For what it's worth, our own single-data-point experience at Vivisimo was that Carnegie Mellon did not hinder our desire to leave the university and start our own firm, way back in 2000. But I've heard plenty of horror stories from other entrepreneurs at diverse universities. Whatever the tech transfer policy is, it should be transparent, public, and fair, to avoid suspicion on the part of the inventor that their case will involve ad-hoc negotiation at which the inventor may not be experienced or skilled.

Raul Valdes-Perez

Anonymous said...

I don’t know much about legal issues, so perhaps I shouldn’t post, but I think one of the ideas here is the degree to which the legal recognition of an idea as property is a good one from an economic development standpoint. Jane Jacobs felt that upstate New York was a bad place from an entrepreneurial point of view, not because of the dearth of ideas (think Kodak, Xerox, IBM, Cornell, etc.) but because of the aggressiveness in how tightly property rights were held. From the research on Bayh-Dole, it sounds like granting universities a stake in the properties developed by their researchers, rather than stimulating the universities to act as entrepreneurs and aggressively seek out ways to exploit those ideas, instead resulted in the universities acting, well, like universities “managing” assets in a competent and predictable way.

West Virginia is looking at legislation that would exclude from taxes any business income derived from a patent or copyright created in West Virginia. The idea is that the property will be worth more in the state than outside of it, which may or may not influence the location decisions of some firms and entrepreneurs. But it seems unlikely, in and of itself, to have much of a spillover effect on the remainder of the economy.

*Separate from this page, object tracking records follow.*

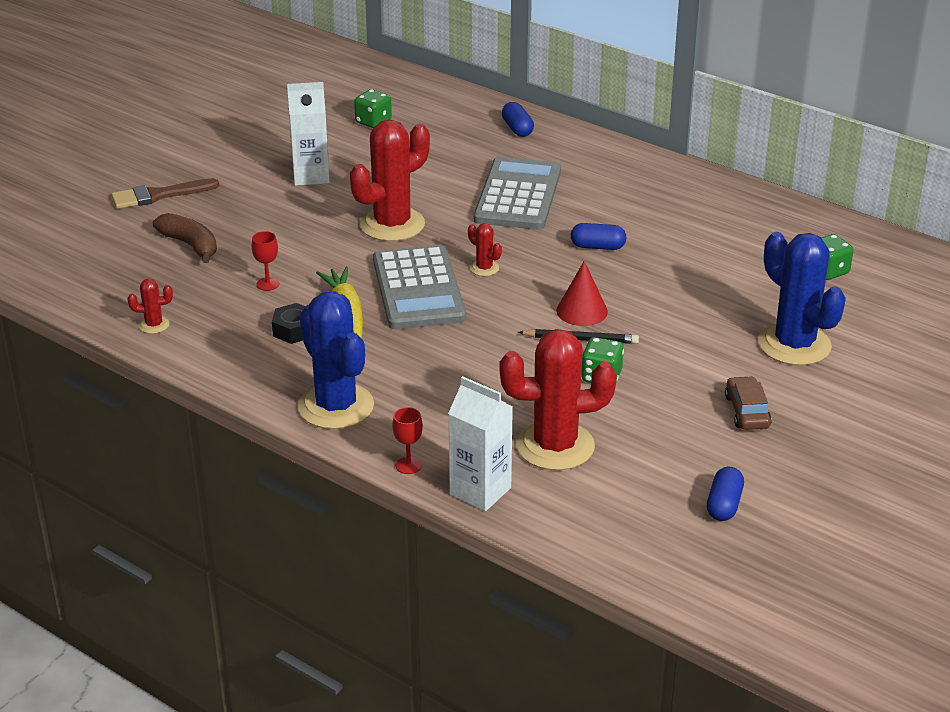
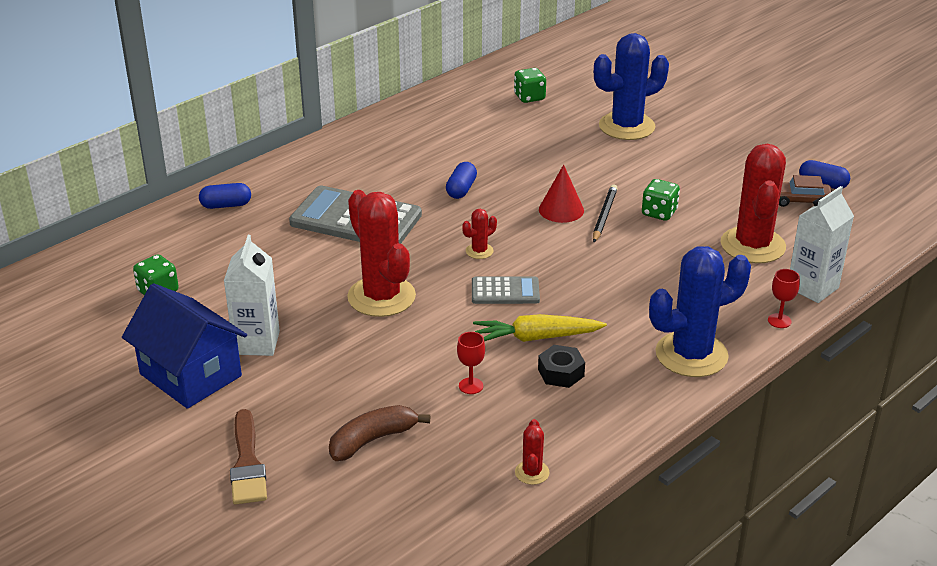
camera: 80 degrees left, 0 degrees up
(263, 155) = (190, 375): none -> blue house
(418, 289) = (505, 291): grey calculator -> grey calculator, size x0.53
(747, 411) = (710, 158): brown car -> brown car (799, 200)

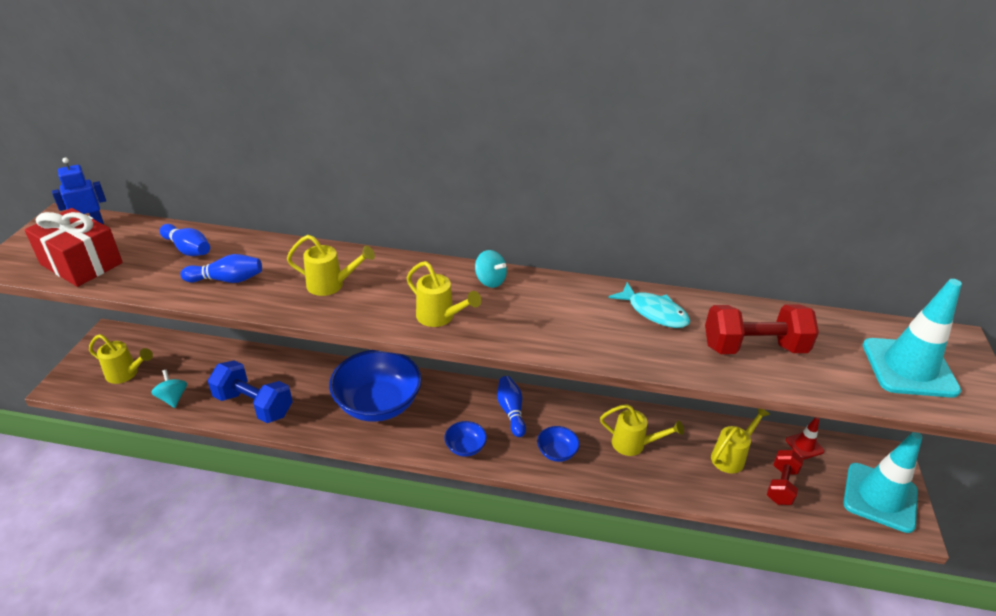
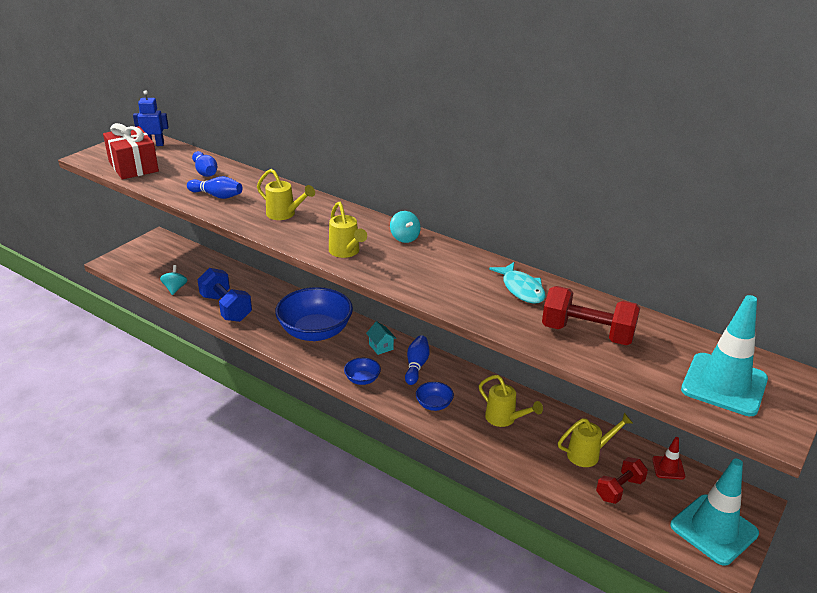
camera: 25 degrees right, 5 degrees down
(126, 374) = (154, 266): yellow watering can -> none
(461, 400) = (381, 347): none -> turquoise house

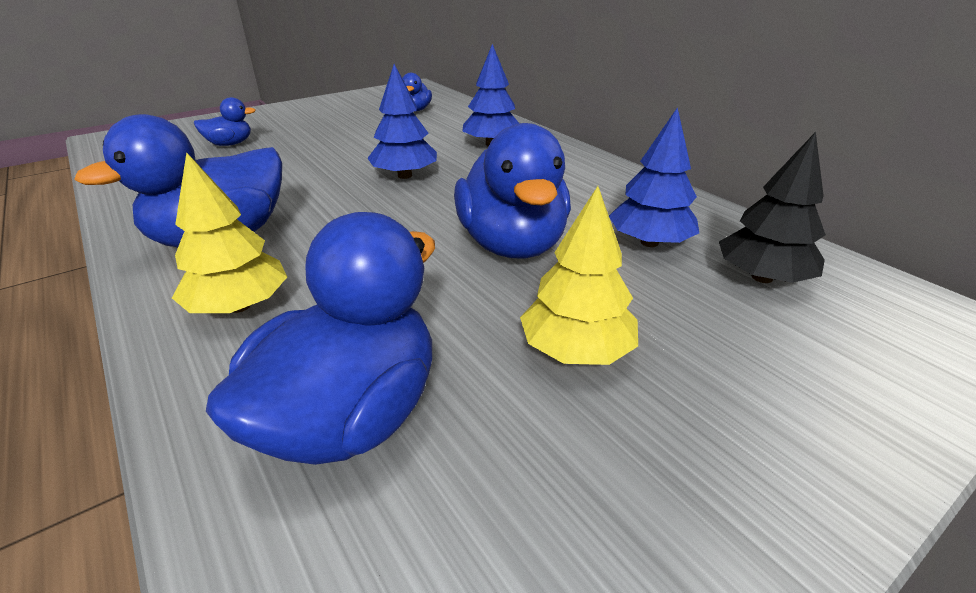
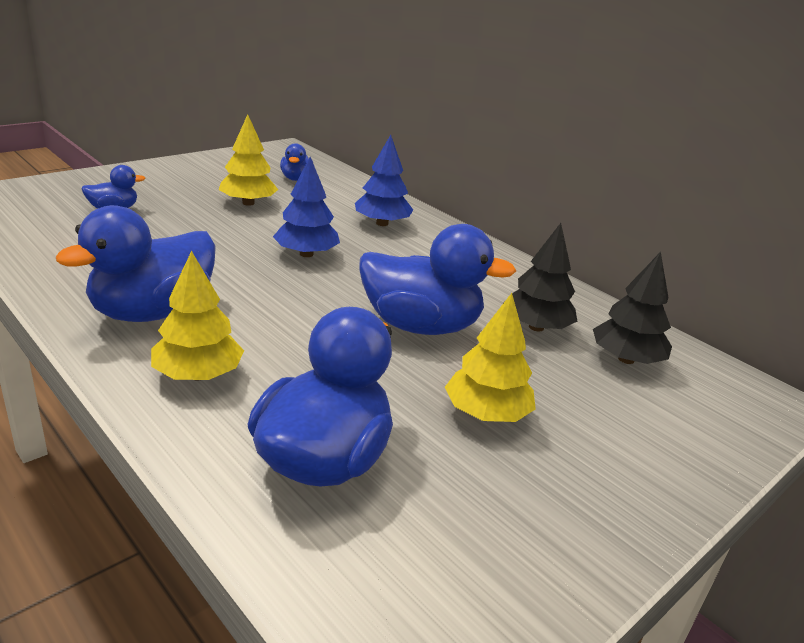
camera: 10 degrees left, 5 degrees down
(362, 132) = (248, 203): none -> yellow tree
(512, 245) = (421, 326): blue duck -> blue duck turned 60 degrees counterclockwise
(649, 242) = (536, 327): blue tree -> black tree

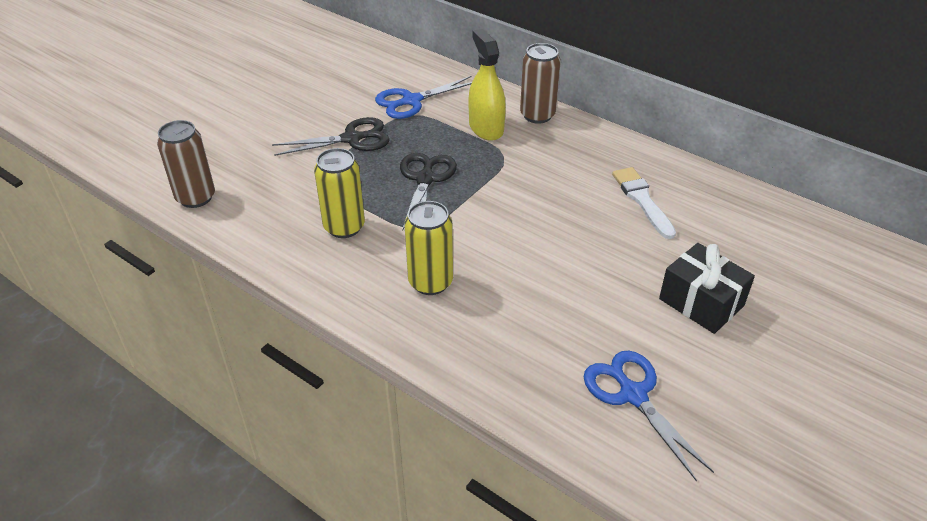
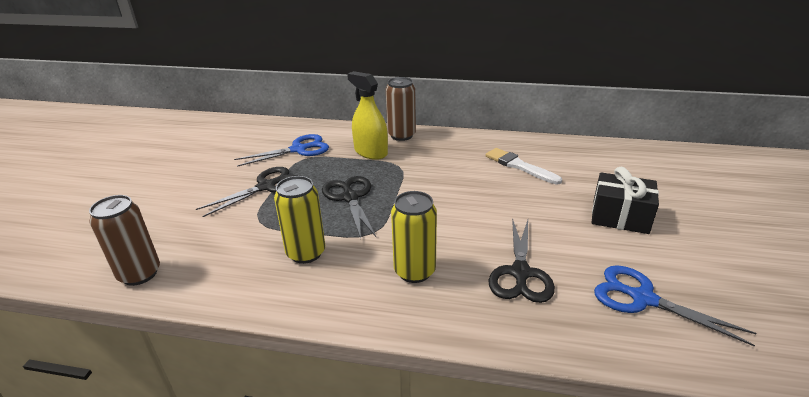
camera: 25 degrees left, 10 degrees down
(411, 101) = (298, 149): blue scissors -> blue scissors turned 150 degrees counterclockwise
(531, 322) = (520, 273): none -> black scissors

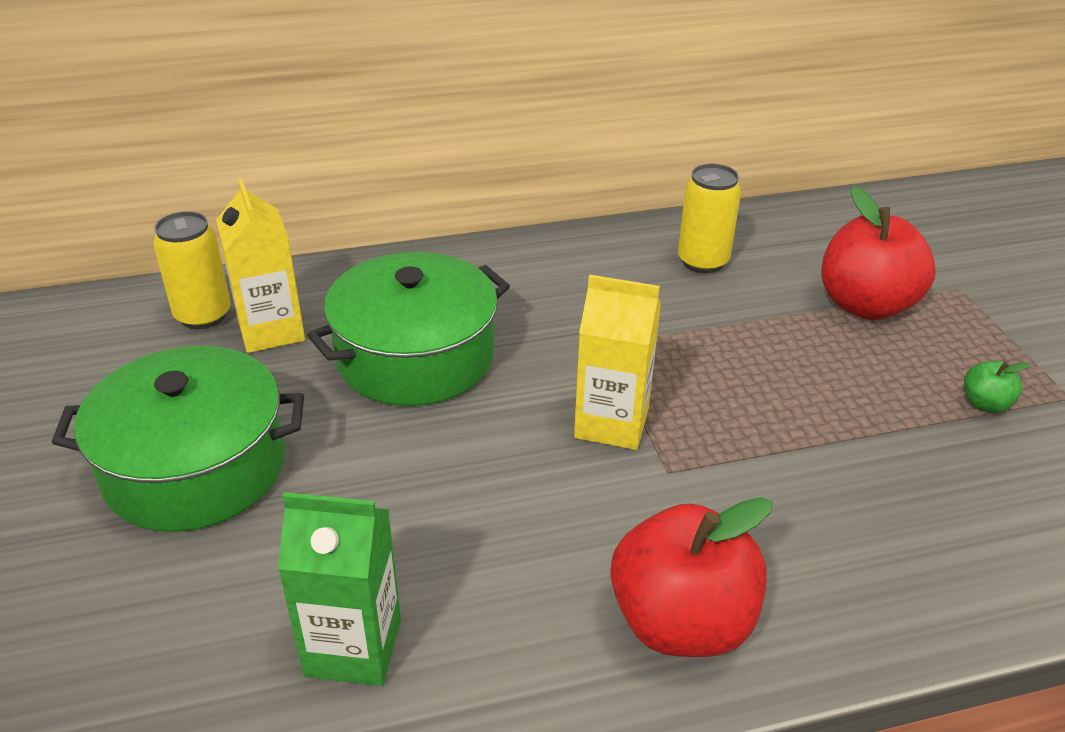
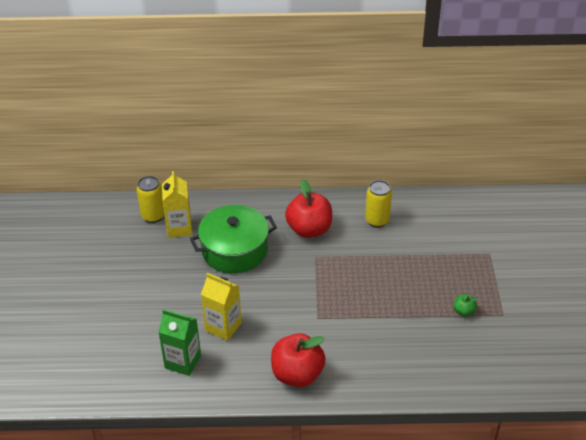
camera: 15 degrees right, 5 degrees up
(195, 467) = (140, 285): green pot -> none
(611, 423) = (303, 293): yellow carton -> yellow carton (223, 327)
(865, 305) = (440, 255): red apple -> red apple (309, 229)

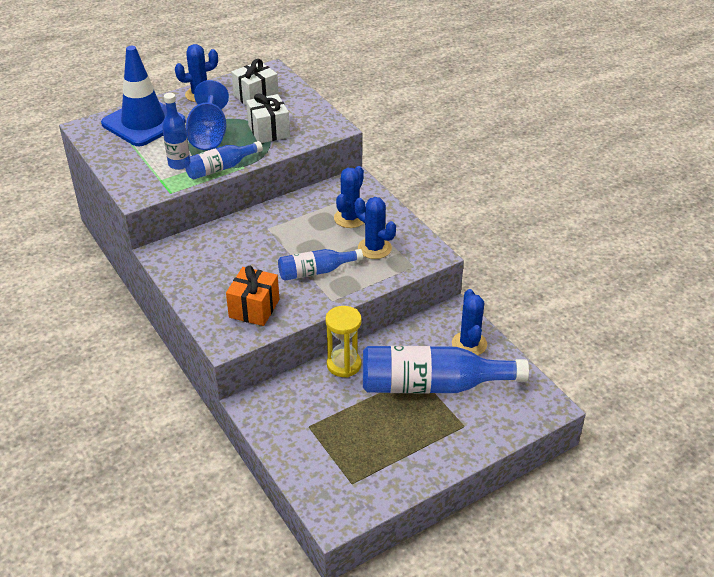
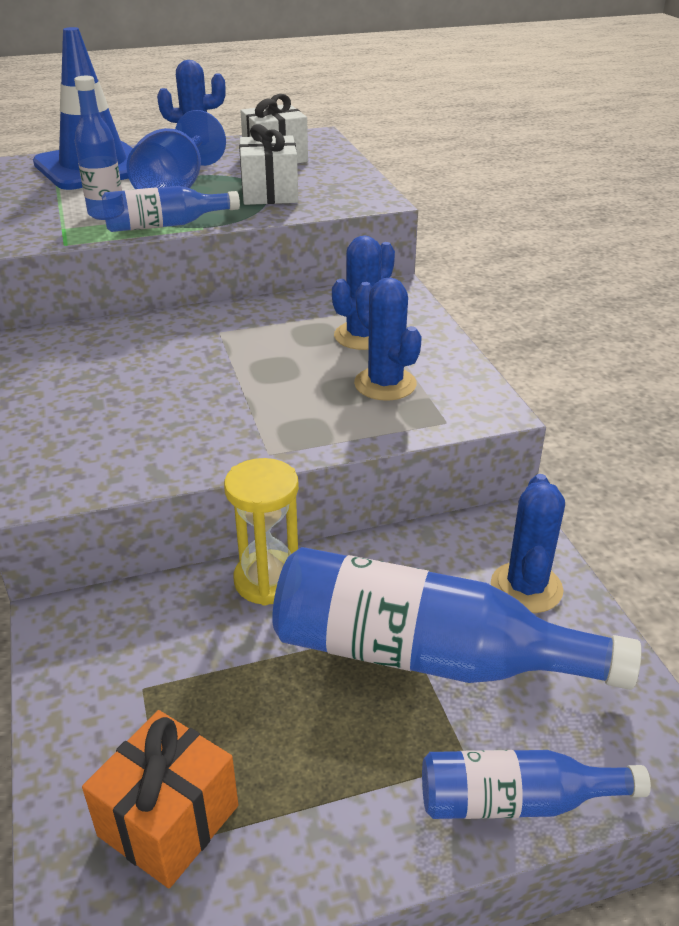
camera: 15 degrees right, 5 degrees down
(254, 308) = (123, 443): orange gift -> orange gift (169, 820)
(315, 271) = (264, 403): blue bottle -> blue bottle (516, 801)

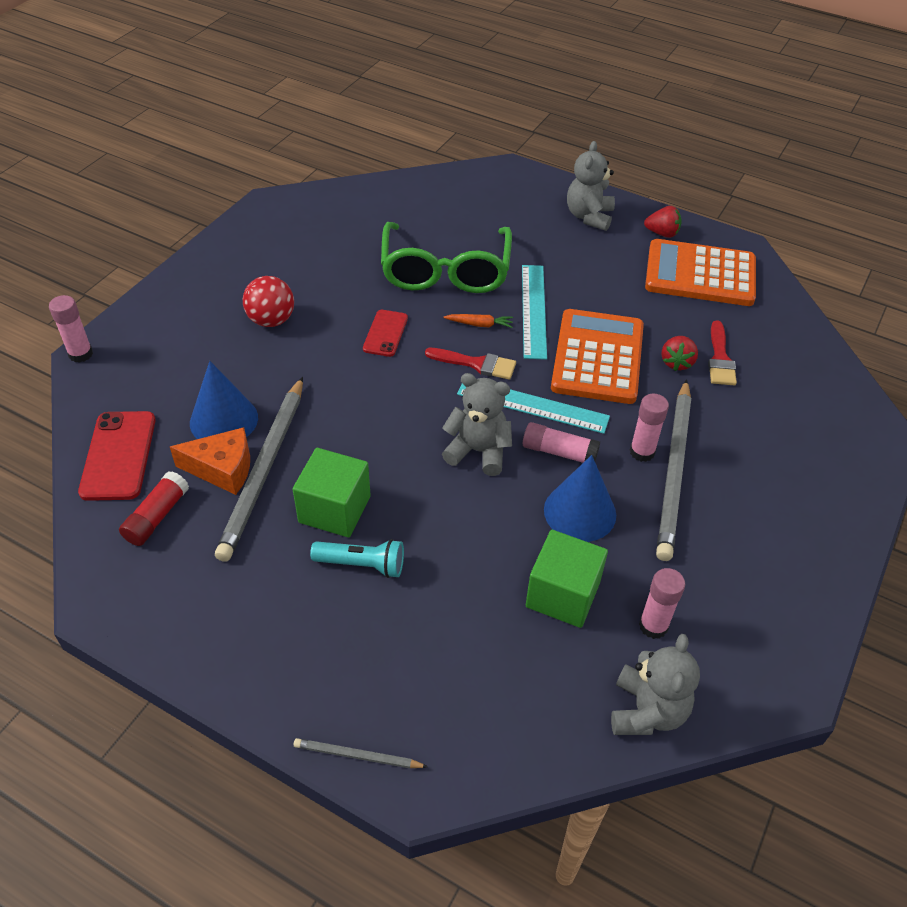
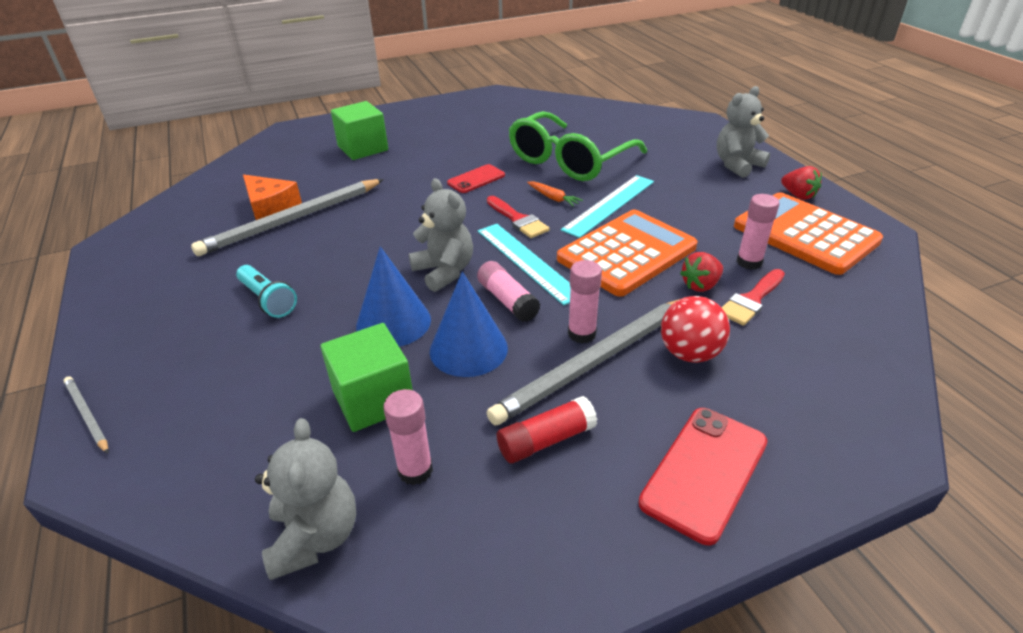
camera: 40 degrees right, 10 degrees down
(80, 354) = (286, 127): pink glue stick -> pink glue stick (749, 262)
(119, 455) = (230, 179): red phone -> red phone (704, 472)
(157, 516) = (201, 216): red glue stick -> red glue stick (546, 440)
(224, 420) = (310, 185): blue cone -> blue cone (393, 322)
(271, 320) = (412, 148): red ball -> red ball (689, 353)
(334, 509) = (299, 260): green cube -> green cube (363, 148)
(647, 711) = (315, 537): grey teddy bear -> grey teddy bear turned 60 degrees counterclockwise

I wonder how much of an effect the legal structure has on the commercializing innovation? The multi-state upper Appalachian region, stretching from Kentucky/West Virginia through upstate New York and non-coastal New England, seems to be struggling to compete on innovation. Is the legal framework in all of these states similar, and is their legal framework substantively different from others areas that are economically stronger?

The traditional view has always been that the lack of entrepreneurial activity in Western Pa. has been an issue of habit (there has not been an entrepreneurial tradition) or infrastructure (the institutions that support entrepreneurial behavior are simply not present). But I wonder if the blessing of past wealth has given the region a very conservative view of property assets, and that competence involves prudent management rather than innovative exploitation? If the asset is the exploitation, rather than the idea, it seems like that would promote more economic activity and spillover effects, given the right players.